■ DOCUMENT SECTION:
·····

Background information
- Origin: Guadalajara, Jalisco, Mexico
- Genres: Acid cabaret, house, electronic
- Years active: 1998–present
- Label: EMI Music
- Members: César Gudiño Odín Parada

= Sussie 4 =

Mexican electronic music duo

Sussie 4 is an electronic music duo from Guadalajara, Mexico, formed in 1998. The band is part of the electronic music scene, mainly in the style of house music. The name comes from the musician and actress Suzi Quatro (4 in Spanish being "cuatro").

==History==
Sussie 4 was formed in the summer of 1998 in Guadalajara, Mexico, by music producer César Gudiño (keyboards, synths, program systems) and instrumentalist Odín Parada (guitar, percussion, voice). They began experimenting with a fusion of organic and electronic music. With strong influences in French house, their sound mixes Latin rhythms with jazz and pop in avant-garde ways.

·····

■ WORK INSTRUCTION 1:
Write out the passage on Sussie 4 word for word, everything from "Mexican electronic music" down to "in avant-garde ways.".
■ WORK INSTRUCTION 2:
Continue the text on Sussie 4 from the point where it stops.

·····

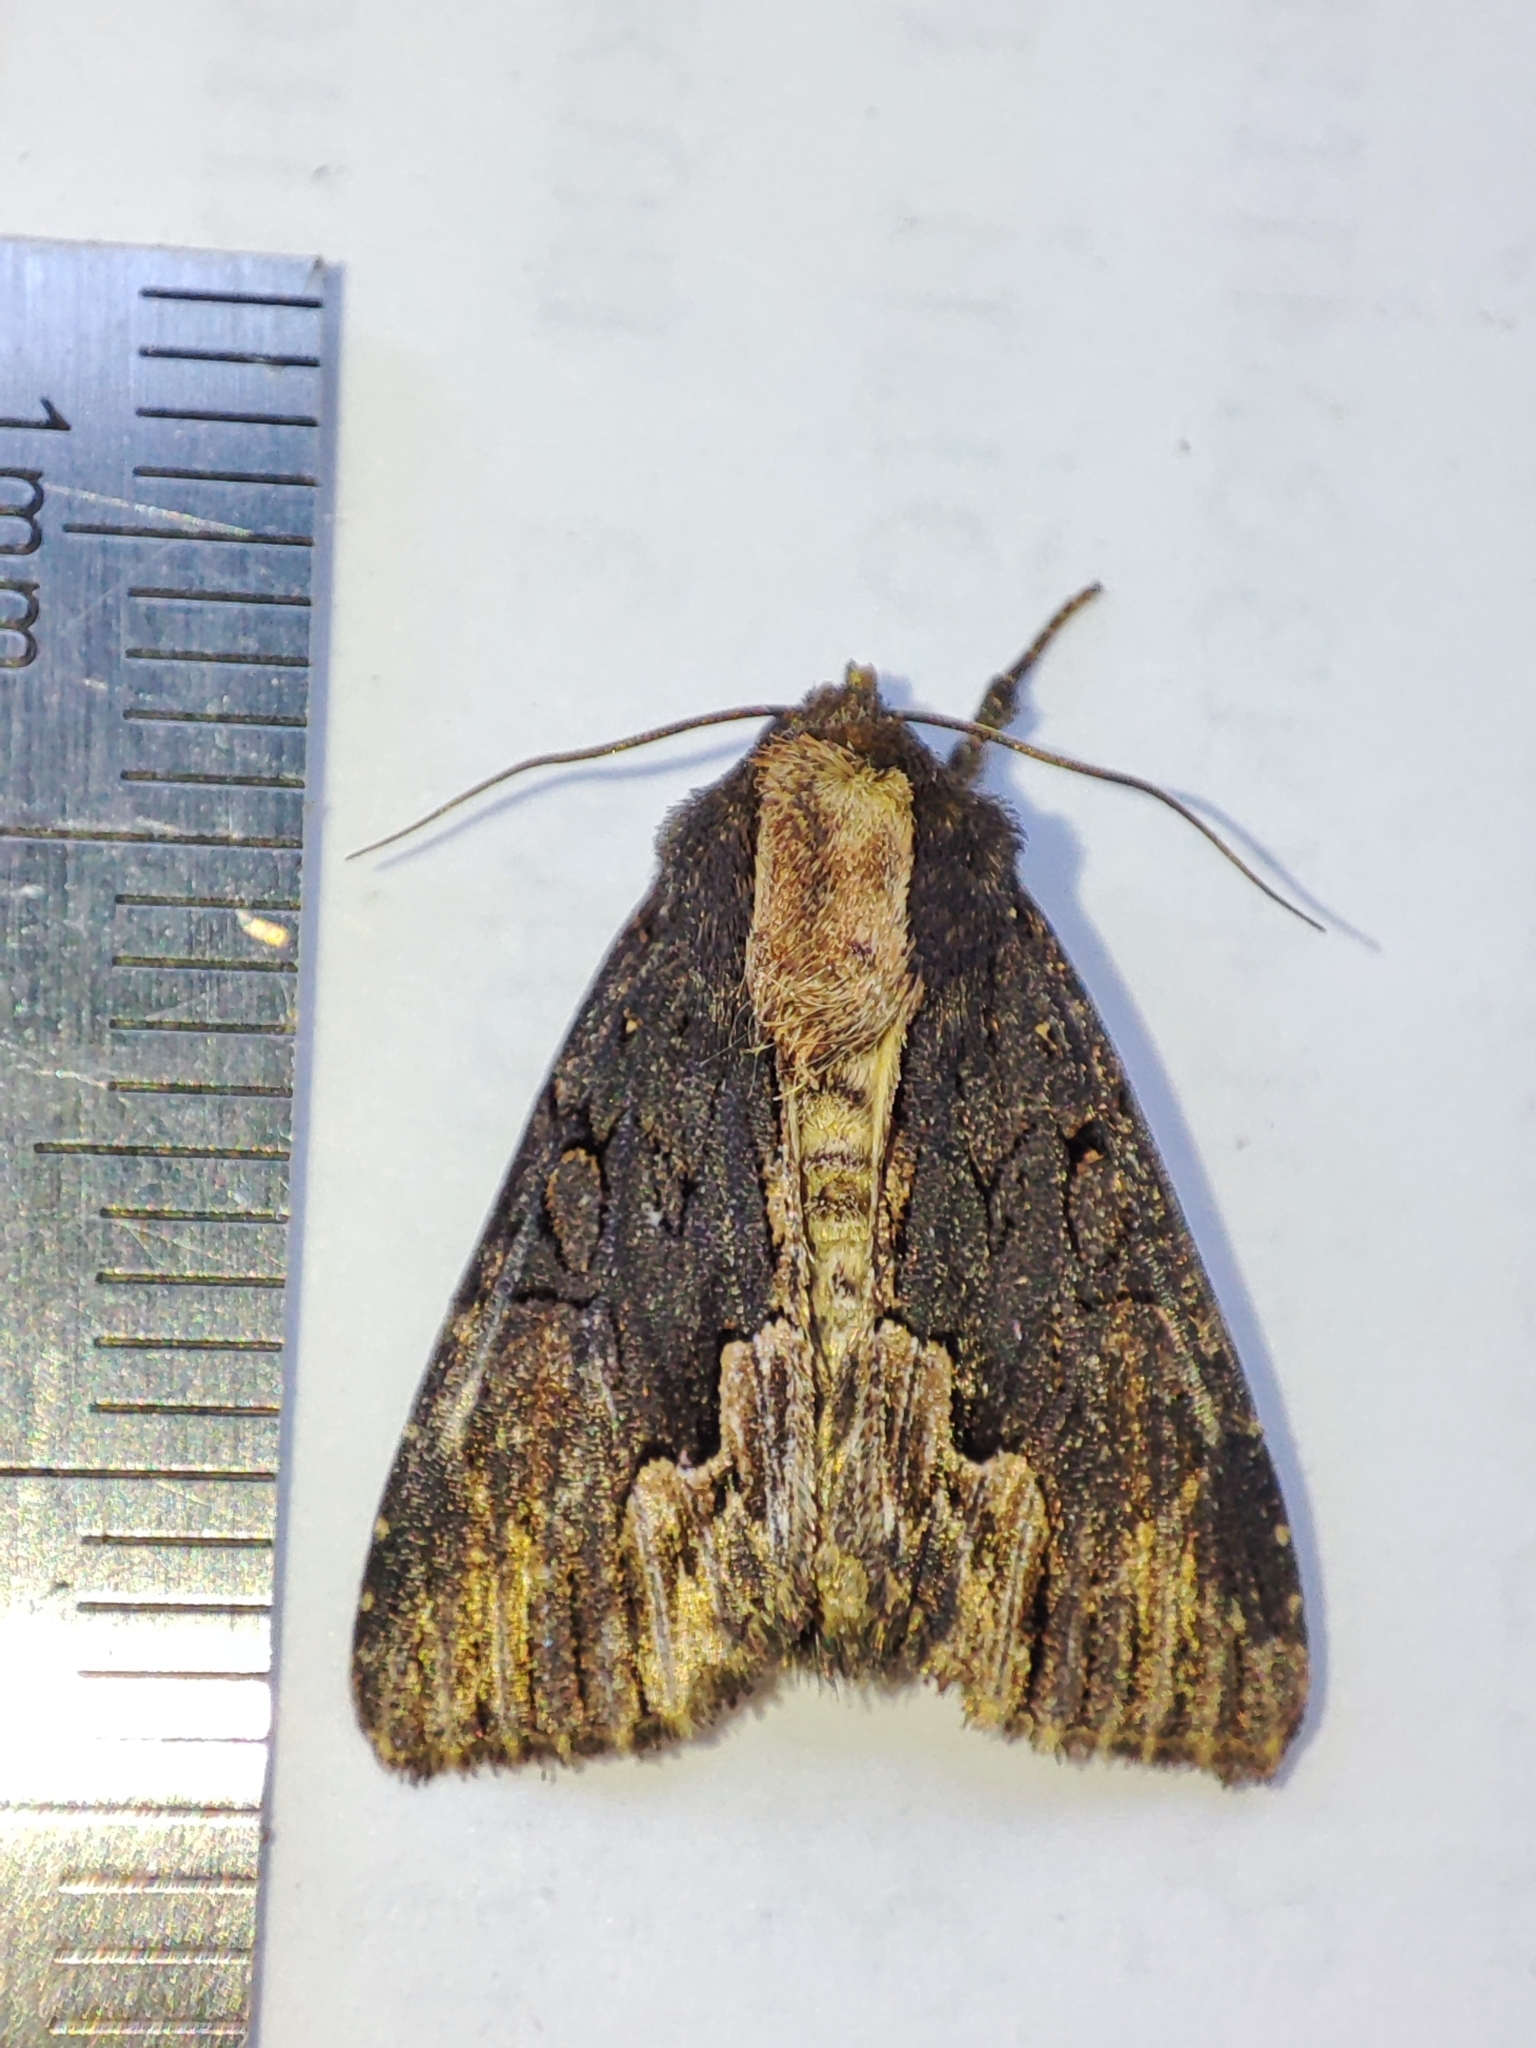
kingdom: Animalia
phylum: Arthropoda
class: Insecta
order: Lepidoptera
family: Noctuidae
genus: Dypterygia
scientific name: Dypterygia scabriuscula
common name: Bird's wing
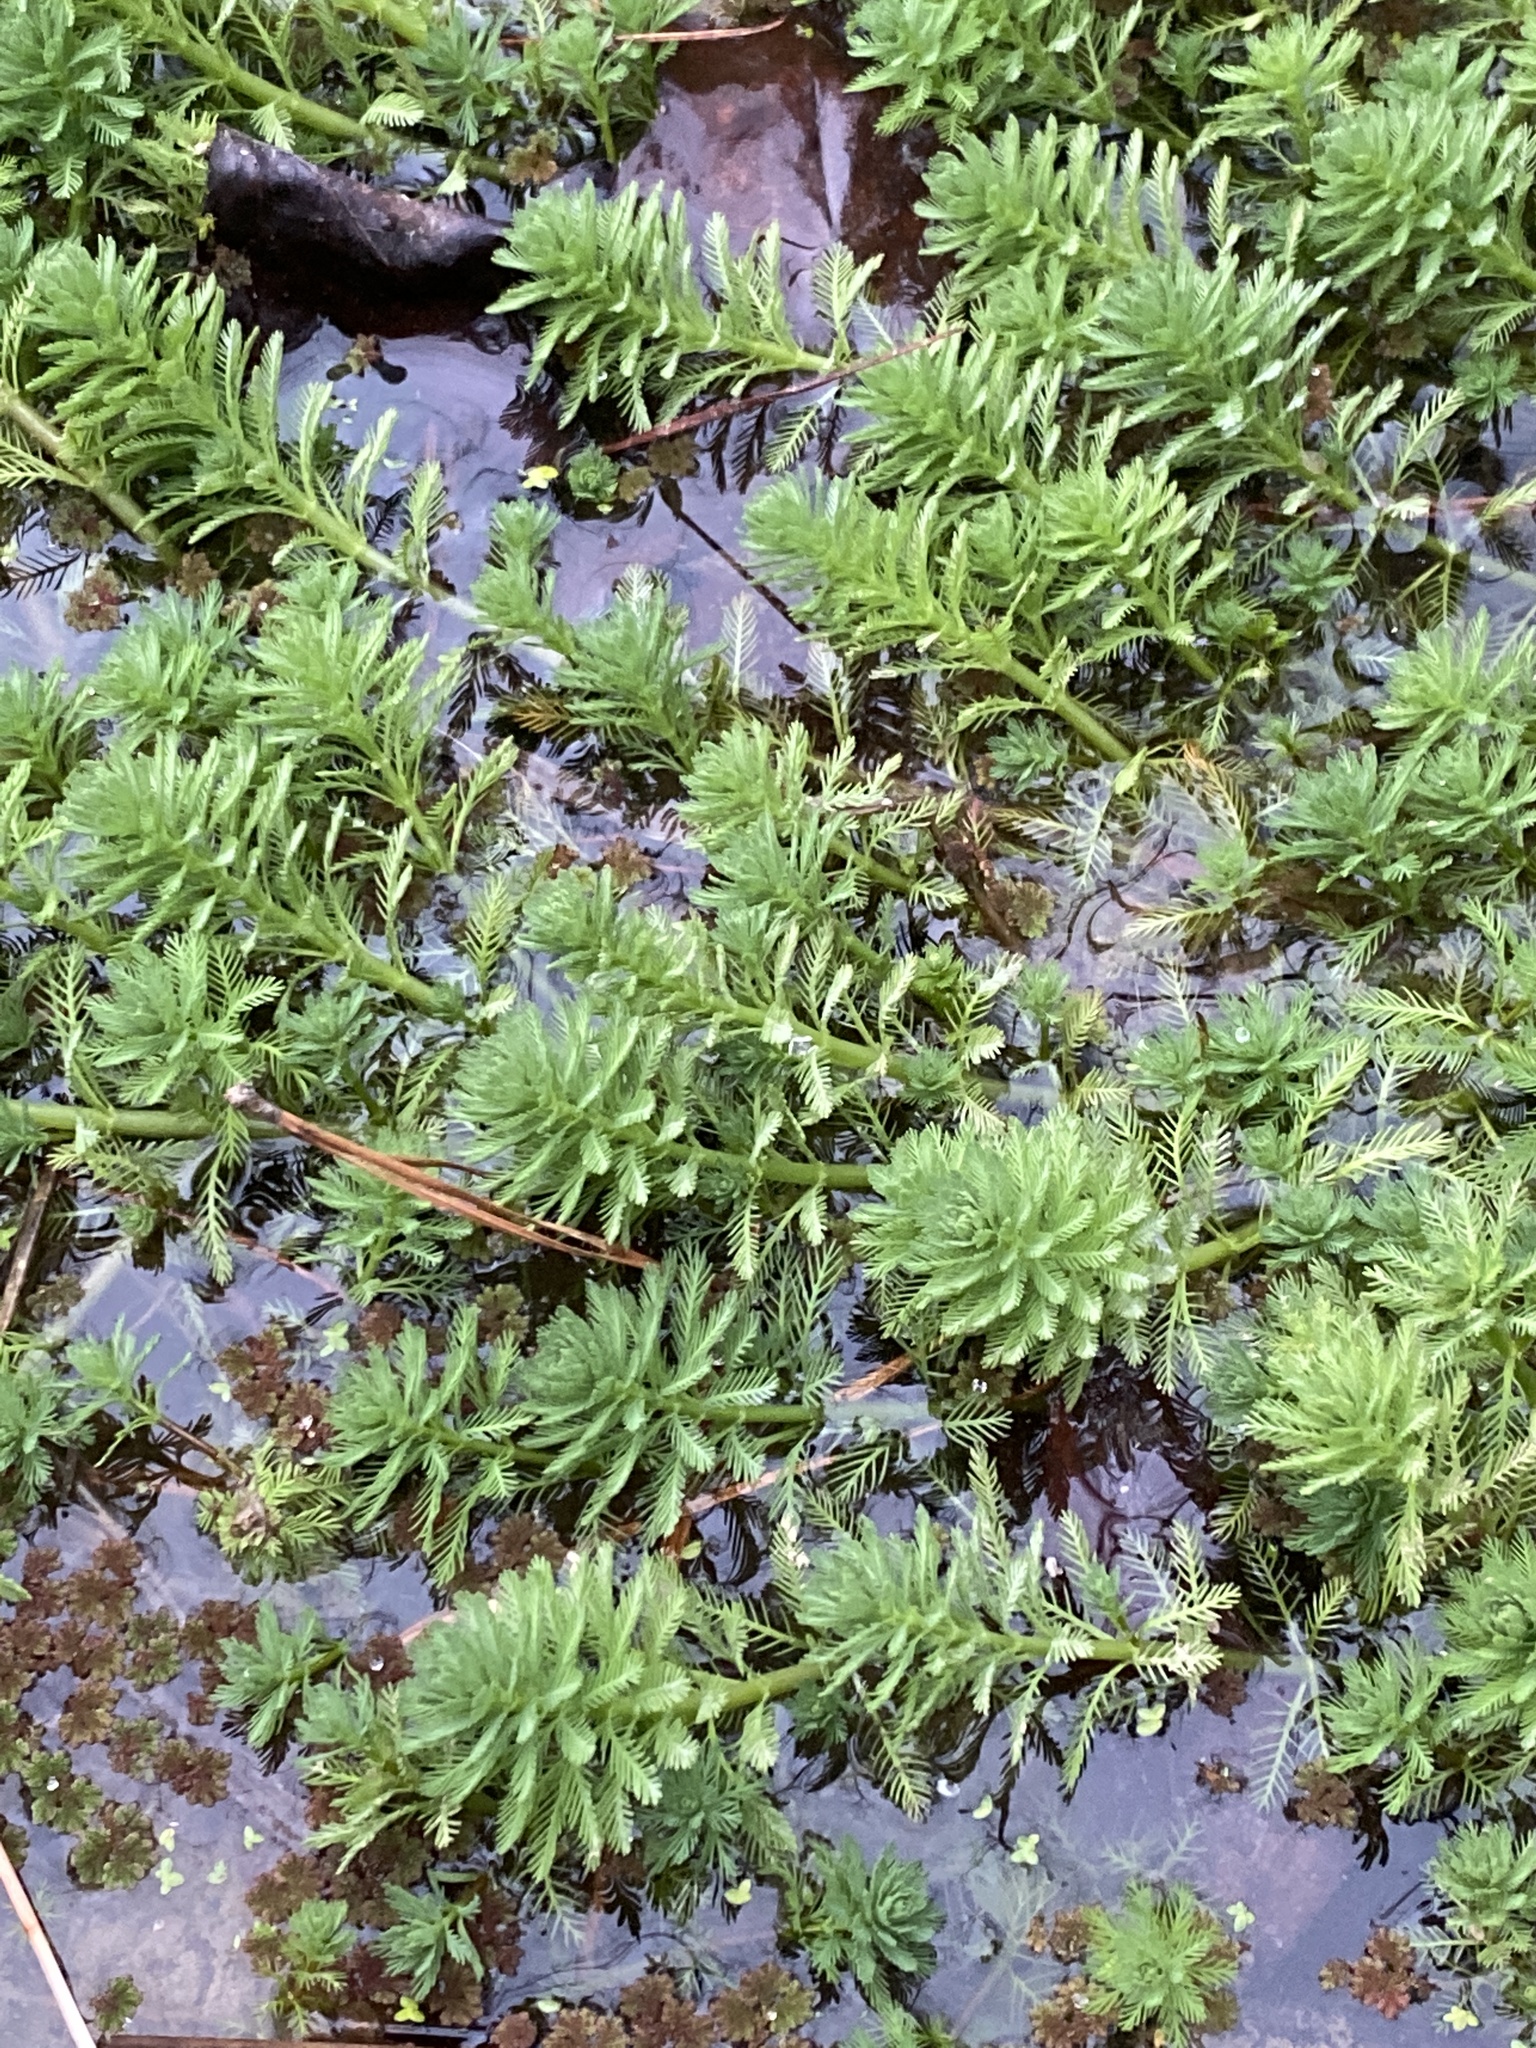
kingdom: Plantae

·····

■ TASK ANSWER 1:
Mexican electronic music duo

Sussie 4 is an electronic music duo from Guadalajara, Mexico, formed in 1998. The band is part of the electronic music scene, mainly in the style of house music. The name comes from the musician and actress Suzi Quatro (4 in Spanish being "cuatro").

==History==
Sussie 4 was formed in the summer of 1998 in Guadalajara, Mexico, by music producer César Gudiño (keyboards, synths, program systems) and instrumentalist Odín Parada (guitar, percussion, voice). They began experimenting with a fusion of organic and electronic music. With strong influences in French house, their sound mixes Latin rhythms with jazz and pop in avant-garde ways.

■ TASK ANSWER 2:
The term which best defines their sound is the one that gives title to their debut album, Música Moderna (modern music), released in 2002 by Nopal Beat/EMI. Music from this album was featured in a number of popular compilations of electronic music and helped the band become known in the electronic music scene throughout Australia, Japan, Germany, Spain, Portugal, Brazil, and other countries worldwide.

In all four of their studio albums, Sussie 4 have collaborated with various well-known Latin singers and artists, such as Denisse Guerrero of Belanova, Ale Sergi of Miranda!, León Larregui of Zoé, Valentina González, and Ely Guerra.

==Studio albums==
- Música Moderna (2002)
- Red Album (2006)
- International Sonora (2009)
- Radiolatina (2012)

==Tours==
The band has toured with Gus Gus, Bentley Rhythm Ace, Sven Väth, Deep Dish, DJ Hell, and Buscemi. They have participated in collaborative presentations at festivals such as Techno Geist, Vive Latino Union Fest y Playa MTV in Mexico, Rock al Parque in Colombia, and Espárragos in Spain.